*THE PROBLEM*: Word for word, transcribe the records that follow.

*GIVEN RECORDS*:
::::::::::
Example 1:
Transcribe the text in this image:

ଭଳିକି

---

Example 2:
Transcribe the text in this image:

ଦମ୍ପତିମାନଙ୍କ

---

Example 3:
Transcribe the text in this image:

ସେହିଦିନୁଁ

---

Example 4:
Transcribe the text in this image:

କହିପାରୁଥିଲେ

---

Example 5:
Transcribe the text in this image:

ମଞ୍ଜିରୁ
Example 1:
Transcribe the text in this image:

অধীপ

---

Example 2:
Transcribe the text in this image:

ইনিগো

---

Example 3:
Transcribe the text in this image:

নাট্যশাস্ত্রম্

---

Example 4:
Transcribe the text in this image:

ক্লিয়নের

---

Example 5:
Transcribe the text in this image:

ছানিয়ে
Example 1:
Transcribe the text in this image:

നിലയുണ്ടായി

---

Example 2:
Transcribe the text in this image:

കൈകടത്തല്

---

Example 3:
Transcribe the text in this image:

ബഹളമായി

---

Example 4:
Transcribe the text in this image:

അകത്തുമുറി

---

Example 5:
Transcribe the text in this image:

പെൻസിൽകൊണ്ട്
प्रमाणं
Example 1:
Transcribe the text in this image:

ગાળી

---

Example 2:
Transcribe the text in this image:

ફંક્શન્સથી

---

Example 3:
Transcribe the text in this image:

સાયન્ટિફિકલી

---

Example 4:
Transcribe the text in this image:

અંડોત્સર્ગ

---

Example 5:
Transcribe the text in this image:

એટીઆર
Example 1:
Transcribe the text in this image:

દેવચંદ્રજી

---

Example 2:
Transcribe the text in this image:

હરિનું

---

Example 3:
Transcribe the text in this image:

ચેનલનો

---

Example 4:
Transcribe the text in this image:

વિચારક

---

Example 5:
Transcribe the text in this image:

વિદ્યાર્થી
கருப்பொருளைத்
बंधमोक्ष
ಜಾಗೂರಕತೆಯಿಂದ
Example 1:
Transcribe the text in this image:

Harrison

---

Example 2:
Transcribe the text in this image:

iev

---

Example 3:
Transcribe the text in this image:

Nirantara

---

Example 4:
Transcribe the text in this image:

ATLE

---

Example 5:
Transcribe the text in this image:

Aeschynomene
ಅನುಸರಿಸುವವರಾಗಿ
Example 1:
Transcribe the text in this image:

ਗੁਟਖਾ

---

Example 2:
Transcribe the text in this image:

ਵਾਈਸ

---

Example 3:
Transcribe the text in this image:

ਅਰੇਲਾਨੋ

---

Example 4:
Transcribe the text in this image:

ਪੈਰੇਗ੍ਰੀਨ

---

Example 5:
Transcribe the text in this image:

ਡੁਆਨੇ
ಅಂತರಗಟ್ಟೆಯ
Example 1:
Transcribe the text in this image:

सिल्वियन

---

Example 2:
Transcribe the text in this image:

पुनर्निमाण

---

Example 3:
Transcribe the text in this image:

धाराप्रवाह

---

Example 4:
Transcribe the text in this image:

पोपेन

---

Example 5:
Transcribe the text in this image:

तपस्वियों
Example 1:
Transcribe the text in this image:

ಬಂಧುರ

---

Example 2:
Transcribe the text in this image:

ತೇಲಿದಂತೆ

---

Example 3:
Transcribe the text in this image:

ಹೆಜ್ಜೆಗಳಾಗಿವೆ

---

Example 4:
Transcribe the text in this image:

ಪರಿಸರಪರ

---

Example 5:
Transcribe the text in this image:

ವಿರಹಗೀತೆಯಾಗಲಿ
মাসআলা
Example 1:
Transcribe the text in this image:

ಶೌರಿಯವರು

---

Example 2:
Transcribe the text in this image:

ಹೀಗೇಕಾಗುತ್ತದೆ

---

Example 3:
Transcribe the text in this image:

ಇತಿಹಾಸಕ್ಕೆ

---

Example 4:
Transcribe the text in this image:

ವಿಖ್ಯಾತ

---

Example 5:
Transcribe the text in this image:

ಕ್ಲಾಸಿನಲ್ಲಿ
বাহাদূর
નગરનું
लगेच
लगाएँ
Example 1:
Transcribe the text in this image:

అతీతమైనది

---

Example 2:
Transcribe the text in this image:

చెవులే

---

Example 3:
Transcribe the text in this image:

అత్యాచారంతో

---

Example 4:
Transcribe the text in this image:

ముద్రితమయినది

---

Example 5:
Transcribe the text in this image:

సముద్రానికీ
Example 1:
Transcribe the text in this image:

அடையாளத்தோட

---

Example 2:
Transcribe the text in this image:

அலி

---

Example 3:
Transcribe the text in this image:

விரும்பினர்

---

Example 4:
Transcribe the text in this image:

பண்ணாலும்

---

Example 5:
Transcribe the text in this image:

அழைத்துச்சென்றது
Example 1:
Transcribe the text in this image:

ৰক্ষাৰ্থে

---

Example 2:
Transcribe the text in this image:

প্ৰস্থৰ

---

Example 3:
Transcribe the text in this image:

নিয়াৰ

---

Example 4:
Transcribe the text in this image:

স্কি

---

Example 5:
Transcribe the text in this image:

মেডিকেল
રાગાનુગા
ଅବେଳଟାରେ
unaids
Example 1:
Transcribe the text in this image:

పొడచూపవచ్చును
::::::::::
*SOLUTION TO THIS EXERCISE*:
Example 1:
Transcribe the text in this image:

ଭଳିକି

---

Example 2:
Transcribe the text in this image:

ଦମ୍ପତିମାନଙ୍କ

---

Example 3:
Transcribe the text in this image:

ସେହିଦିନୁଁ

---

Example 4:
Transcribe the text in this image:

କହିପାରୁଥିଲେ

---

Example 5:
Transcribe the text in this image:

ମଞ୍ଜିରୁ
Example 1:
Transcribe the text in this image:

অধীপ

---

Example 2:
Transcribe the text in this image:

ইনিগো

---

Example 3:
Transcribe the text in this image:

নাট্যশাস্ত্রম্

---

Example 4:
Transcribe the text in this image:

ক্লিয়নের

---

Example 5:
Transcribe the text in this image:

ছানিয়ে
Example 1:
Transcribe the text in this image:

നിലയുണ്ടായി

---

Example 2:
Transcribe the text in this image:

കൈകടത്തല്

---

Example 3:
Transcribe the text in this image:

ബഹളമായി

---

Example 4:
Transcribe the text in this image:

അകത്തുമുറി

---

Example 5:
Transcribe the text in this image:

പെൻസിൽകൊണ്ട്
प्रमाणं
Example 1:
Transcribe the text in this image:

ગાળી

---

Example 2:
Transcribe the text in this image:

ફંક્શન્સથી

---

Example 3:
Transcribe the text in this image:

સાયન્ટિફિકલી

---

Example 4:
Transcribe the text in this image:

અંડોત્સર્ગ

---

Example 5:
Transcribe the text in this image:

એટીઆર
Example 1:
Transcribe the text in this image:

દેવચંદ્રજી

---

Example 2:
Transcribe the text in this image:

હરિનું

---

Example 3:
Transcribe the text in this image:

ચેનલનો

---

Example 4:
Transcribe the text in this image:

વિચારક

---

Example 5:
Transcribe the text in this image:

વિદ્યાર્થી
கருப்பொருளைத்
बंधमोक्ष
ಜಾಗೂರಕತೆಯಿಂದ
Example 1:
Transcribe the text in this image:

Harrison

---

Example 2:
Transcribe the text in this image:

iev

---

Example 3:
Transcribe the text in this image:

Nirantara

---

Example 4:
Transcribe the text in this image:

ATLE

---

Example 5:
Transcribe the text in this image:

Aeschynomene
ಅನುಸರಿಸುವವರಾಗಿ
Example 1:
Transcribe the text in this image:

ਗੁਟਖਾ

---

Example 2:
Transcribe the text in this image:

ਵਾਈਸ

---

Example 3:
Transcribe the text in this image:

ਅਰੇਲਾਨੋ

---

Example 4:
Transcribe the text in this image:

ਪੈਰੇਗ੍ਰੀਨ

---

Example 5:
Transcribe the text in this image:

ਡੁਆਨੇ
ಅಂತರಗಟ್ಟೆಯ
Example 1:
Transcribe the text in this image:

सिल्वियन

---

Example 2:
Transcribe the text in this image:

पुनर्निमाण

---

Example 3:
Transcribe the text in this image:

धाराप्रवाह

---

Example 4:
Transcribe the text in this image:

पोपेन

---

Example 5:
Transcribe the text in this image:

तपस्वियों
Example 1:
Transcribe the text in this image:

ಬಂಧುರ

---

Example 2:
Transcribe the text in this image:

ತೇಲಿದಂತೆ

---

Example 3:
Transcribe the text in this image:

ಹೆಜ್ಜೆಗಳಾಗಿವೆ

---

Example 4:
Transcribe the text in this image:

ಪರಿಸರಪರ

---

Example 5:
Transcribe the text in this image:

ವಿರಹಗೀತೆಯಾಗಲಿ
মাসআলা
Example 1:
Transcribe the text in this image:

ಶೌರಿಯವರು

---

Example 2:
Transcribe the text in this image:

ಹೀಗೇಕಾಗುತ್ತದೆ

---

Example 3:
Transcribe the text in this image:

ಇತಿಹಾಸಕ್ಕೆ

---

Example 4:
Transcribe the text in this image:

ವಿಖ್ಯಾತ

---

Example 5:
Transcribe the text in this image:

ಕ್ಲಾಸಿನಲ್ಲಿ
বাহাদূর
નગરનું
लगेच
लगाएँ
Example 1:
Transcribe the text in this image:

అతీతమైనది

---

Example 2:
Transcribe the text in this image:

చెవులే

---

Example 3:
Transcribe the text in this image:

అత్యాచారంతో

---

Example 4:
Transcribe the text in this image:

ముద్రితమయినది

---

Example 5:
Transcribe the text in this image:

సముద్రానికీ
Example 1:
Transcribe the text in this image:

அடையாளத்தோட

---

Example 2:
Transcribe the text in this image:

அலி

---

Example 3:
Transcribe the text in this image:

விரும்பினர்

---

Example 4:
Transcribe the text in this image:

பண்ணாலும்

---

Example 5:
Transcribe the text in this image:

அழைத்துச்சென்றது
Example 1:
Transcribe the text in this image:

ৰক্ষাৰ্থে

---

Example 2:
Transcribe the text in this image:

প্ৰস্থৰ

---

Example 3:
Transcribe the text in this image:

নিয়াৰ

---

Example 4:
Transcribe the text in this image:

স্কি

---

Example 5:
Transcribe the text in this image:

মেডিকেল
રાગાનુગા
ଅବେଳଟାରେ
unaids
Example 1:
Transcribe the text in this image:

పొడచూపవచ్చును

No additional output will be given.